INMUNOLOGÍA - Equaid Research

INMUNOLOGÍA

La leche de yegua puede tener un papel muy importante en el sistema inmunitario debido a algunos de los componentes principales. Primeramente, hay que decir que esta leche lleva Inmunoglobulina G, Inmunoglobulina A y Inmunoglobulina M.

  1. La IgG es la única que tiene capacidad para atravesar membranas biológicas. En el momento en que se produce una respuesta inmunitaria secundaria, la mayoría de inmunoglobulinas pertenecen a este tipo.
  2. La IgA puede ser secretada por las mucosas y glándulas exocrinas, haciendo su acción más importante en la superficie de las mucosas y líquidos biológicos.
  3. La IgM es la encargada de desarrollar un papel de defensa en los espacios intravasculares, este tipo es el que se forma más rápidamente ante una respuesta primaria.

Aparte de las inmunoglobulinas descritas, hay que mencionar también las proteínas del suero que posee la leche de yegua.

La lactoferrina tiene actividad antimicrobiana. Así, proporciona protección contra bacterias patógenas que colonizan las mucosas. Es utilizada como antiséptico natural (Drago , 2006). Presenta actividad antimicrobiana actuando contra determinadas bacterias gram positivos y gram negativos, pero también contra algunos virus y hongos (Rodríguez- Franco et al. 2005). Tiene un papel modulador de la respuesta inmunológica. Estimula o inhibe varios componentes hormonales y celulares implicados en la prevención y/o resolución de infecciones y la inflamación asociada a estas (Drago - Serrano et al. 2008). La lisozima también tiene actividad antiséptica. Actúa sobre algunas bacterias y los disuelve mediante la eliminación del componente polisacárido de sus paredes celulares (Garg, 2010). Además, tiene actividades antiinflamatorias (Shellhorn et al. 1995). La β-lactoglobulina tiene propiedades antimicrobianas y antivirales. Es capaz de inhibir patógenos a nivel gastrointestinal, de promover la respuesta inmunitaria del organismo y regular el desarrollo de la célula (Schanbacher et al. 1997). La α-lactoalbúmina es bactericida, tiene un efecto antimicrobiano y es un agente inductor de la apoptosis.

A partir de las proteínas de la leche, al ser diferidas, liberan péptidos bioactivos con muchas variadas propiedades. Entre las que se destacan las reguladoras de la tensión arterial, antimicrobianas y antiinflamatorias (Uniacke-Lowe et al. 2010, Nagpal et al. 2011).

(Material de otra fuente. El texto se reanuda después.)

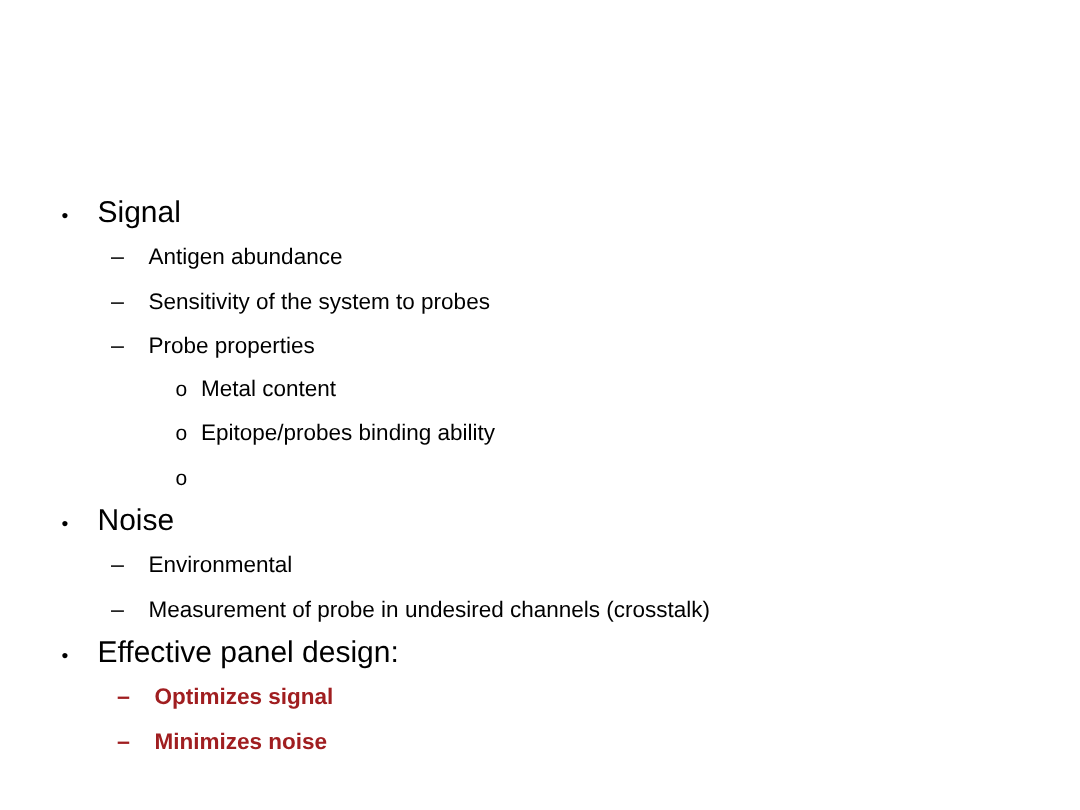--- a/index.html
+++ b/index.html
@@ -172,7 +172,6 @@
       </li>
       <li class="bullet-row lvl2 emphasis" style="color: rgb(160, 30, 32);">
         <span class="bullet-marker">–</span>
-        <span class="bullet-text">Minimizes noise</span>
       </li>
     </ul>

Las proteínas descritas contienen los aminoácidos imprescindibles para el correcto funcionamiento del organismo, pero además, la leche de yegua contiene aminoácidos libres de más fácil absorción. Entre ellos, referente a la inmunología, destacan los siguientes:

El ácido aspártico ayuda al sistema inmunitario ya que provoca una mayor producción de inmunoglobulinas y anticuerpos. La serina es útil para el correcto mantenimiento de un sistema inmunológico saludable y ayuda en la producción de anticuerpos. La lisina tiene grandes propiedades antivíricas y mejora la función inmunitaria y la producción de anticuerpos. La histidina es necesaria para la producción de glóbulos rojos y blancos en la sangre. Mejora la respuesta inmunitaria.

La leche de yegua tiene una cantidad importante de vitaminas de las que destacan en relación al sistema inmunitario las que se muestran a continuación:

La vitamina A o retinol aumenta la función inmunitaria. La vitamina B2 o riboflavina regula el crecimiento de los glóbulos rojos y ayuda a mantener un sistema inmunitario fuerte. La vitamina B5 o ácido pantoténico es requerido para la formación de anticuerpos, minimizar el efecto tóxico de algunos antibióticos y ayudar a cicatrizar heridas. La vitamina C o ácido ascórbico ayuda a combatir enfermedades víricas y bacterianas. La vitamina E o tocoferol regula la unión de las plaquetas y aumenta la respuesta inmunológica, por ejemplo estimulando los eritrocitos que adquieran más resistencia.

Así pues, no es la acción de cada componente individualmente, sino la suma de todos esos que nos proporciona una ayuda para el organismo frente varios patógenos.